Reproduce, without any change, the lines of the material below that run from the one containing "Look at this image. Give" down through the last line of the material.

→ **Dataset entries**

==============================

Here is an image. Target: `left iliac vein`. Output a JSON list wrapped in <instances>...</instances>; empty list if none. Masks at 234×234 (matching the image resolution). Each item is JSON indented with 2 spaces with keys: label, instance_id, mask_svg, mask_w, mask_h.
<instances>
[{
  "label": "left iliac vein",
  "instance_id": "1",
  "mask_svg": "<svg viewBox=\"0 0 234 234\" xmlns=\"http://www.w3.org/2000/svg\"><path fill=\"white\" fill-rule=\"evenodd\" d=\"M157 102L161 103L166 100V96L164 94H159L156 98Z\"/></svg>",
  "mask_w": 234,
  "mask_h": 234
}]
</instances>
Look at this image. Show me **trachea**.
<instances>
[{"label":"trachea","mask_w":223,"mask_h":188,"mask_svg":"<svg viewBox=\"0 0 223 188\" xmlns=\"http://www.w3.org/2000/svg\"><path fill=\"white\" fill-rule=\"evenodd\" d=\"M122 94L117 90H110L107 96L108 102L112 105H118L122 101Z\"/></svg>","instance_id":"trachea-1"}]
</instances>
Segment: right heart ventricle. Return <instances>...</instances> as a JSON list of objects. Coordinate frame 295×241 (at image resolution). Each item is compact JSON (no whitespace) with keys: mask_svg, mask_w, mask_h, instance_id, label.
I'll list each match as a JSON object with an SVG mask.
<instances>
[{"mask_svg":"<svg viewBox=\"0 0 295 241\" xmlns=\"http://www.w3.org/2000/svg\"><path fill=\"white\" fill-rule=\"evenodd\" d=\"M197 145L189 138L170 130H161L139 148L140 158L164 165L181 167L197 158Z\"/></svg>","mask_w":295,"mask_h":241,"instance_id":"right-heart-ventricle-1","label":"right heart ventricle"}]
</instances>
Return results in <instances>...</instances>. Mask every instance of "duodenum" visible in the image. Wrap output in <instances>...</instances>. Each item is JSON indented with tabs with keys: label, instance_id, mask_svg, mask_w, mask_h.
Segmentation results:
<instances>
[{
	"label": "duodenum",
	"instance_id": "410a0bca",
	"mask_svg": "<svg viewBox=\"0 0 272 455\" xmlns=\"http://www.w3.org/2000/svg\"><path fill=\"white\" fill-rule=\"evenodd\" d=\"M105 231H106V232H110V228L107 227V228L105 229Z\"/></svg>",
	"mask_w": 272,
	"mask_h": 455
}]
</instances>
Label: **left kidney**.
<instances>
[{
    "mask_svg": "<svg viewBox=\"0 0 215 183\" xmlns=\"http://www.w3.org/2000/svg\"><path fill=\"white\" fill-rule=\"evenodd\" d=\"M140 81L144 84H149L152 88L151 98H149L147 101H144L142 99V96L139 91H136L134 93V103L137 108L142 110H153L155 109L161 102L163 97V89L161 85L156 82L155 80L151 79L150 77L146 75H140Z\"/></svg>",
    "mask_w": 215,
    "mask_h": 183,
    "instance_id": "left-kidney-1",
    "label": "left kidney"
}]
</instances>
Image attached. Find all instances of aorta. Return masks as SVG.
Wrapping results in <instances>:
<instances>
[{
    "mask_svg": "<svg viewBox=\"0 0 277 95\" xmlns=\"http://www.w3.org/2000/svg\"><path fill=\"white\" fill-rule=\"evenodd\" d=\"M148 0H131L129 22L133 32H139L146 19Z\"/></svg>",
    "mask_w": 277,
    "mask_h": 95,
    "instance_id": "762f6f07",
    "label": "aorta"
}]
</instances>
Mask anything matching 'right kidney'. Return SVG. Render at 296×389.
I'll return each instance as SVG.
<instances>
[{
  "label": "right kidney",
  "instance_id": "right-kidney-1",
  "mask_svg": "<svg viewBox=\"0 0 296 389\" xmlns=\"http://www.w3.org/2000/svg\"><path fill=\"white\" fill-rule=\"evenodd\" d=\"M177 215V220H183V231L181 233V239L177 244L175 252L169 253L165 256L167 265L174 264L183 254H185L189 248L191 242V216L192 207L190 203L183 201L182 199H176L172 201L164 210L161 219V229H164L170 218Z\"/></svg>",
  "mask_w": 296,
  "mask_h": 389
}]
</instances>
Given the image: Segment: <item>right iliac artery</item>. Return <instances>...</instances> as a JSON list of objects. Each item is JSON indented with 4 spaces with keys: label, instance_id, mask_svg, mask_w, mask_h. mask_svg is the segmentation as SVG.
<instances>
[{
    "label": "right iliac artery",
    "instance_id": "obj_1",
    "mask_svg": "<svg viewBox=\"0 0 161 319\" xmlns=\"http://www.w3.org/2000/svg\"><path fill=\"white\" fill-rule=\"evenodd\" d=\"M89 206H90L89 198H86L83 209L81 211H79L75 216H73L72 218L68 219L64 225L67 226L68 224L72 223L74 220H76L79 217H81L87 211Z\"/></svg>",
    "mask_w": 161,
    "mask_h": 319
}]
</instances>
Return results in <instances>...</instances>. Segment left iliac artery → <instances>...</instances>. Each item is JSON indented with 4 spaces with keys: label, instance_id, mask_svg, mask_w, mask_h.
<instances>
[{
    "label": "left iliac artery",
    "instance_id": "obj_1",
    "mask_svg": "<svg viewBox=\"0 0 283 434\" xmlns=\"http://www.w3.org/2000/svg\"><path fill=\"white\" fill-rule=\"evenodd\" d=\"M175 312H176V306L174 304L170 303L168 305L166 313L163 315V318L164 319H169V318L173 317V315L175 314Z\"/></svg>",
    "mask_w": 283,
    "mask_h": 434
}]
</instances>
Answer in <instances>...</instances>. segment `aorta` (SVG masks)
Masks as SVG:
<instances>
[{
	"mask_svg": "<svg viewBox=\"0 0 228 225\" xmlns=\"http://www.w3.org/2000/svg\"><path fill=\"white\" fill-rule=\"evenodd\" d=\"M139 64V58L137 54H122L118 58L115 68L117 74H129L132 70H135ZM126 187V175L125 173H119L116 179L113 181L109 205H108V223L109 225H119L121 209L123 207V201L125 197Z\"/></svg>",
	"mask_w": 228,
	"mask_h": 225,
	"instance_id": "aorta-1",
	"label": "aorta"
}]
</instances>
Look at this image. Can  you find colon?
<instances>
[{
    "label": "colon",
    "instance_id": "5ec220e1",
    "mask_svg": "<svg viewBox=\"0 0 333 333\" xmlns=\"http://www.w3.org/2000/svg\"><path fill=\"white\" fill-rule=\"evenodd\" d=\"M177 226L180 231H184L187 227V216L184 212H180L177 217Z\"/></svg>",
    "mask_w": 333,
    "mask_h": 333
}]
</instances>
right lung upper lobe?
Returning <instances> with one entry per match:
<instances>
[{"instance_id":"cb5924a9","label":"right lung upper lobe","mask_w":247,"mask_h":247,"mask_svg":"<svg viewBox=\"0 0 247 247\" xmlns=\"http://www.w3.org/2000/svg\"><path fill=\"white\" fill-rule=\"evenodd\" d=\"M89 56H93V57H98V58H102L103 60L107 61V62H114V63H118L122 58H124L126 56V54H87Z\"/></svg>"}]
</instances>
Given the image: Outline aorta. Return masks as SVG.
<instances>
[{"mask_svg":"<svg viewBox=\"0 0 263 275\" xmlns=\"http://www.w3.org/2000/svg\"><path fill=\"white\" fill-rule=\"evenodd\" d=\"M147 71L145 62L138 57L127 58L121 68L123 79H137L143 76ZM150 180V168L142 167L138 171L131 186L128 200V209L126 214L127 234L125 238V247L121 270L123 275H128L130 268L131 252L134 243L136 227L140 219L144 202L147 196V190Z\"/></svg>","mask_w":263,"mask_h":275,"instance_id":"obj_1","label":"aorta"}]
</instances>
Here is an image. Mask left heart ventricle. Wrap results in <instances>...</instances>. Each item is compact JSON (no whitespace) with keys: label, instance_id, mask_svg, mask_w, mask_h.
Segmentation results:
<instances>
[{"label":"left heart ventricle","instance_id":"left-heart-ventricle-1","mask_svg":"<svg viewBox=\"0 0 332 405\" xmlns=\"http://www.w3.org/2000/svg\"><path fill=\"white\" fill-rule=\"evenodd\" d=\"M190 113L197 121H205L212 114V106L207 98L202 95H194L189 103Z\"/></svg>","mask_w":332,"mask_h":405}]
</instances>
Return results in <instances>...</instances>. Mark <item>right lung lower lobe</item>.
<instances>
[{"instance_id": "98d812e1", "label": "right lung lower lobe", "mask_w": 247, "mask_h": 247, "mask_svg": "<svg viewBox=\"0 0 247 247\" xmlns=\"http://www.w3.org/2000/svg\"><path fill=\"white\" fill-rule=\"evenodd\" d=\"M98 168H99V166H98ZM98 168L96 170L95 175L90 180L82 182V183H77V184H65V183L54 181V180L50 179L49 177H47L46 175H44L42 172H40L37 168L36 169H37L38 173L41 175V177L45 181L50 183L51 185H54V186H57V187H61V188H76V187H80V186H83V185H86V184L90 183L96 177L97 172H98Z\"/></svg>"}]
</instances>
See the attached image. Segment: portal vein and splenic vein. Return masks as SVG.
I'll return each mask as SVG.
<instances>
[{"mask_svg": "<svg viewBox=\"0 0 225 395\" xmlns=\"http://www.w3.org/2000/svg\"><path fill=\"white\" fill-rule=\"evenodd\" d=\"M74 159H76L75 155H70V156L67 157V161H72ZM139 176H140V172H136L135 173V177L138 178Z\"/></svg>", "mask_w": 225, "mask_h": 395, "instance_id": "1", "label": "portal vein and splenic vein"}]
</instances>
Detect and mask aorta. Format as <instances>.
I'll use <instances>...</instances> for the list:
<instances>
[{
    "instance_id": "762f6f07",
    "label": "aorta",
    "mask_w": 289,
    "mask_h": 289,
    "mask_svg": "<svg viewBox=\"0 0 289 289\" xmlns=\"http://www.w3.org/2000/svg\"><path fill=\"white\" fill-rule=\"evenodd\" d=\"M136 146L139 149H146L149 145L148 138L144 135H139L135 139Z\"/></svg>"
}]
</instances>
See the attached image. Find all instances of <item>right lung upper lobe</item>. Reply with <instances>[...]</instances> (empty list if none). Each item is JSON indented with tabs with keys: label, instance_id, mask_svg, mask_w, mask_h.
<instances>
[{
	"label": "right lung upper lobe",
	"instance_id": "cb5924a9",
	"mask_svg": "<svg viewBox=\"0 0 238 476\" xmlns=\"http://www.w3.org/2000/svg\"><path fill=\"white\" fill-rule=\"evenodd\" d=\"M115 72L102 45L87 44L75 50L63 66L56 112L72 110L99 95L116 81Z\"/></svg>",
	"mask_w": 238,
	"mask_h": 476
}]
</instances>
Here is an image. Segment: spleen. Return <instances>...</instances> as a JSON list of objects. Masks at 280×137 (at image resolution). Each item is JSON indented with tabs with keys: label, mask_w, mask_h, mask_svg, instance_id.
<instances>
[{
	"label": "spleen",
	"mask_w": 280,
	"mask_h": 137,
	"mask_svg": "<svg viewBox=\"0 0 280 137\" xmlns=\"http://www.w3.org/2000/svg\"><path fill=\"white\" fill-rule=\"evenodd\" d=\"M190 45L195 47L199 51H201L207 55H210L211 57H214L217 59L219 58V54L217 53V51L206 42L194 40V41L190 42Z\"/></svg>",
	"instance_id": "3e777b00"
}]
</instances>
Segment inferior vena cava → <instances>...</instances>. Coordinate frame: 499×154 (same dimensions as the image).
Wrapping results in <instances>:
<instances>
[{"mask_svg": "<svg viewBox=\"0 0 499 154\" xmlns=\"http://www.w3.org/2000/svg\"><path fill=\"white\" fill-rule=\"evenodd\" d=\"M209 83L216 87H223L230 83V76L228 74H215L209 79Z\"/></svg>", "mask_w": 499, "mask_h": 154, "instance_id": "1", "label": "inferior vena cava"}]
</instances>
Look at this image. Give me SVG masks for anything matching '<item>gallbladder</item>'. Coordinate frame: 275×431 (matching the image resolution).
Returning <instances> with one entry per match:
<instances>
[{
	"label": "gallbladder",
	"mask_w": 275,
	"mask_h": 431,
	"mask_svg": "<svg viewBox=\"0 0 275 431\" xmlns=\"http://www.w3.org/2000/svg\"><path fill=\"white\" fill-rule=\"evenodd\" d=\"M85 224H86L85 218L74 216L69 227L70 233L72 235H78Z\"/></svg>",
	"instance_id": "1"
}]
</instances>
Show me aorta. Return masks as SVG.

==============================

→ **SOLUTION FOR THIS PROBLEM**
Look at this image. Give me SVG masks for anything matching '<item>gallbladder</item>'. Coordinate frame: 275×431 (matching the image resolution).
Returning <instances> with one entry per match:
<instances>
[{
	"label": "gallbladder",
	"mask_w": 275,
	"mask_h": 431,
	"mask_svg": "<svg viewBox=\"0 0 275 431\" xmlns=\"http://www.w3.org/2000/svg\"><path fill=\"white\" fill-rule=\"evenodd\" d=\"M85 224H86L85 218L74 216L69 227L70 233L72 235H78Z\"/></svg>",
	"instance_id": "1"
}]
</instances>
Show me aorta. Return masks as SVG.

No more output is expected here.